How to Fix the Worst Legislative Body Ever

No, not you, City Council. (This time.)

It would be super easy, if a little obvious, to focus this post on the rage that has clouded my mornings—that’s when I listen to the news—since the debt ceiling debates began.

Lord knows I think about it enough. The red haze of fury really began back a few months ago, when a startling number of representatives elected to help create jobs instead decided to blather on about abortion—and really even before that, during the health care debates, when many of those same representatives were hell-bent on making sure that the most helpless among us stay that way.

But this time? This transgression? I have to turn off the radio every morning lest I put a fist through the wall when I hear someone like Mitch McConnell say that his primary goal is to make his president a one-term president (Ah, yes—petty partisan vengeance! Just what Jefferson had in mind!), or listen to someone like Michelle “the Founding Fathers worked tirelessly to end slavery” Bachman attempt to explain why she understands the economy better than the world’s foremost economists.

But. To focus on the anger is pointless—Congress certainly hasn’t taken into account the fact that its constituents (read: its bosses) are angry. And most are: Yesterday, the Washington Post reported that polls showed almost 60 percent of Republicans weren’t happy with their representatives behavior of late. In any other world, to fail so utterly at the job one is paid to do ends in job termination: In Congress, the workers label their failures as “sticking to ideals” and then have the cojones to talk about their next term.

The gall of it all has got me thinking: We—their bosses—simply cannot let this happen again. There’s too much at stake.

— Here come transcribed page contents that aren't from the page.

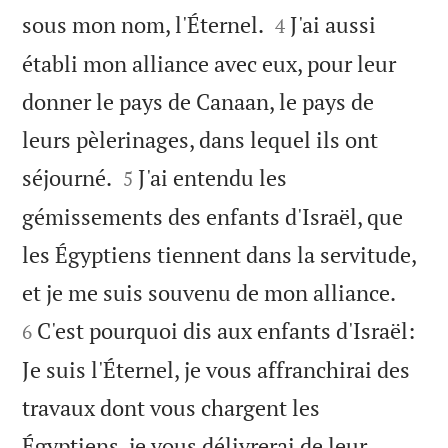


sous mon nom, l'Éternel.
J'ai aussi
4
établi mon alliance avec eux, pour leur
donner le pays de Canaan, le pays de
leurs pèlerinages, dans lequel ils ont


séjourné.
J'ai entendu les
5
gémissements des enfants d'Israël, que
les Égyptiens tiennent dans la servitude,


et je me suis souvenu de mon alliance.
C'est pourquoi dis aux enfants d'Israël:
6
Je suis l'Éternel, je vous affranchirai des
travaux dont vous chargent les
Égyptiens, je vous délivrerai de leur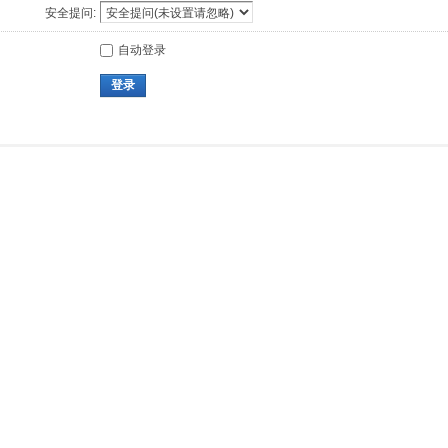
安全提问:
自动登录
登录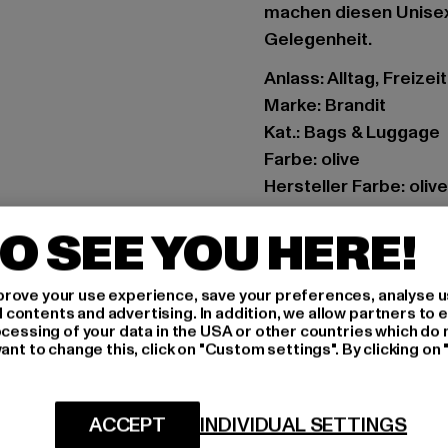
machen diesen Unisex
Gelegenheit.
Anlass: Alltag, Freizeit
Marke: Brandit
Kat.: Bags & Luggage
Farbe: olive
Hersteller Farbe: olive
Materialzusammenset
O SEE YOU HERE!
Art.Nr: BD8003-00176
Hersteller: Brandit Te
rove your use experience, save your preferences, analyse u
ontents and advertising. In addition, we allow partners to e
Spichernstraße 6a | 5
ocessing of your data in the USA or other countries which do 
ant to change this, click on "Custom settings". By clicking on 
GRÖSSE 
ACCEPT
INDIVIDUAL SETTINGS
PFLEGEHINWE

I don’t just mean that we should simply vote them out (though, duh—of course we should, for failing to perform the task they were given, which at very least involves not bringing about avoidable economic disaster for the government and all of its citizens). No, I mean that we should come up with some new rules, a little sweeping reform that might keep more wasteful, disrespectful, arrogant, entitled, traitorous, undereducated jackholes from the honor and responsibility of serving in the House or the Senate.

A few things that might work?

1. One-term limits. Term limits have always been a good idea. But two terms—the usual suggestion—is obviously one too many, since the majority of representatives seem incapable of thinking of anything but their own re-election once in office. Let’s give them one three- or four-year term, and remove that burden of future elections.

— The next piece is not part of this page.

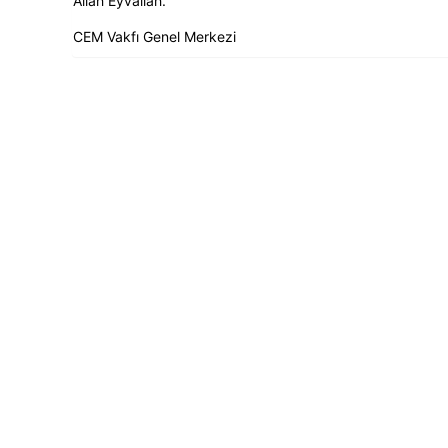
Allah Eyvallah.
CEM Vakfı Genel Merkezi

2. Every child of every Congressman and Senators must go to either a public or a charter school.

3. No member of Congress gets better health care than the lowest ranking employee at Walmart.

4. Congress gets the same holidays off that we here at Philly Mag do (because deadlines are deadlines). That means no long recesses—but sometimes they can leave at 2 p.m. on the Fridays of holiday weekends.

5. No raises during their terms, except in the case of voter affirmation. (See rule 6.)

6. Accountability. Yearly reviews, conducted in the form of online voter polls that are open to every registered voter, will carry with them small raises or pay cuts for each politician, depending on the job-performance feedback.

7. Banners hung in every representative’s office, as well as the floors House and the Senate: “I am here serve my country and my constituents.”

8. Weed out the dummies. Before taking office, every representative will need to pass a test to make sure that he/she does, in fact, know more than a fifth grader when it comes to American history, democratic philosophy, possibly even a little math and economics.

9. Required summer reading: The Constitution. (Extra credit: the Federalist Papers, Paine, Locke, Rousseau, and selected speeches of Abraham Lincoln.)

That’s just a start of course, but a few of those things might help a little, right?

So long as we don’t wait on our Congress to actually pass it, I mean.